合理的配慮を進める企業が自らの課題としていることは?

データの読み方・考え方
- この図は、「プライバシーガイドライン、障害者差別禁止指針及び合理的配慮指針に係る取組の実態把握に関する調査研究」の一環として、従業員数
40人 以上の民間企業の中から、従業員規模、産業分類、地域の別に層化抽出された5,000社 を対象として、2019年 に障害者職業総合センターが実施した調査結果のひとつです。
- 上図は、調査票の中で、事業主が実施している合理的配慮の内容を伺った後で、「合理的配慮の提供について、貴社の現状の取組を進める中での課題等についてお答えください。
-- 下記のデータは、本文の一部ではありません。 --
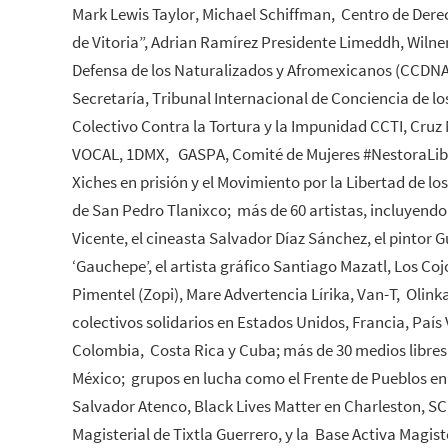
Mark Lewis Taylor, Michael Schiffman, Centro de Der
de Vitoria”, Adrian Ramírez Presidente Limeddh, Wiln
Defensa de los Naturalizados y Afromexicanos (CCDNA
Secretaría, Tribunal Internacional de Conciencia de 
Colectivo Contra la Tortura y la Impunidad CCTI, Cruz
VOCAL, 1DMX, GASPA, Comité de Mujeres #NestoraLibr
Xiches en prisión y el Movimiento por la Libertad de lo
de San Pedro Tlanixco; más de 60 artistas, incluyen
Vicente, el cineasta Salvador Díaz Sánchez, el pintor
‘Gauchepe’, el artista gráfico Santiago Mazatl, Los Coj
Pimentel (Zopi), Mare Advertencia Lírika, Van-T, Olinka
colectivos solidarios en Estados Unidos, Francia, País 
Colombia, Costa Rica y Cuba; más de 30 medios libres
México; grupos en lucha como el Frente de Pueblos en 
Salvador Atenco, Black Lives Matter en Charleston, SC
Magisterial de Tixtla Guerrero, y la Base Activa Magi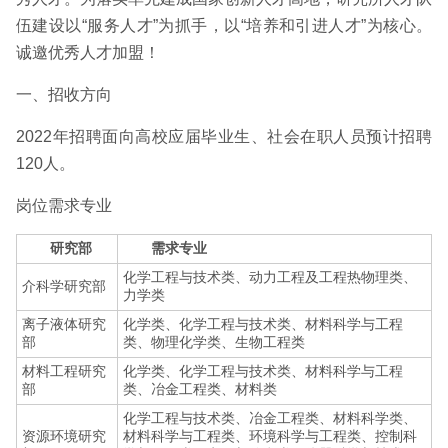
伍建设以“服务人才”为抓手，以“培养和引进人才”为核心。
诚邀优秀人才加盟！
一、招收方向
2022年招聘面向高校应届毕业生、社会在职人员预计招聘
120人。
岗位需求专业
研究部
需求专业
化学工程与技术类、动力工程及工程热物理类、
介科学研究部
力学类
离子液体研究
化学类、化学工程与技术类、材料科学与工程
部
类、物理化学类、生物工程类
材料工程研究
化学类、化学工程与技术类、材料科学与工程
部
类、冶金工程类、材料类
化学工程与技术类、冶金工程类、材料科学类、
资源环境研究
材料科学与工程类、环境科学与工程类、控制科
」と伺い、選択肢のうち該当するものをすべて選択する複数回答形式により、
1,138社 の人事管理担当者からご回答をいただいた結果です。
- 最も多くの企業が選んだ選択肢は、「社内のサポート体制の構築ができていない」「社内の周知が進んでいない」「配置転換や業務内容の切り出しが難しい」の3つでした。
- 先行する他の調査において、障害者雇用の課題を企業に訊ねた場合、多くは、障害者が担当する職務の選定・開発が、最大の課題となっていました。今回ご紹介した調査では、例えば、「配置転換や業務内容の切り出しが難しい」は第3位で、1位ではありませんでした。この理由は、この調査が、障害者雇用全体の課題ではなく、合理的配慮の課題に焦点を当てた点にあると思われます。
障害者雇用への示唆
- 雇用の現場で実際に障害者へ配慮を行う際には、社内の周知や理解、サポート体制の構築が必要であるとの認識を、比較的多くの事業主が持っていることがわかりました。
- 障害者への配慮の目的は、労働者としての障害者の能力の有効な発揮にあります(厚生労働省「合理的配慮指針」)。配慮すること自体が目的にならないよう、何のために配慮を行うかについて社内で十分に話し合うことも重要です。
- 障害者の募集・採用時、採用後に有効な合理的配慮を検討し実施することが、事業主に求められています。その際、有効な配慮は、障害者の障害特性、配属先の職場、担当職務によって異なりますし、配慮の実現可能性は事業主の事情によっても異なりますから、障害者と事業主とで意見を出し合い、話し合うことが求められています。
- 有効な配慮の工夫やヒントは、障害者の戦力化に成功した企業の雇用事例の中にも見ることができます。そのような障害者の雇用事例に関する記事や動画は、インターネットから無料で閲覧することができます。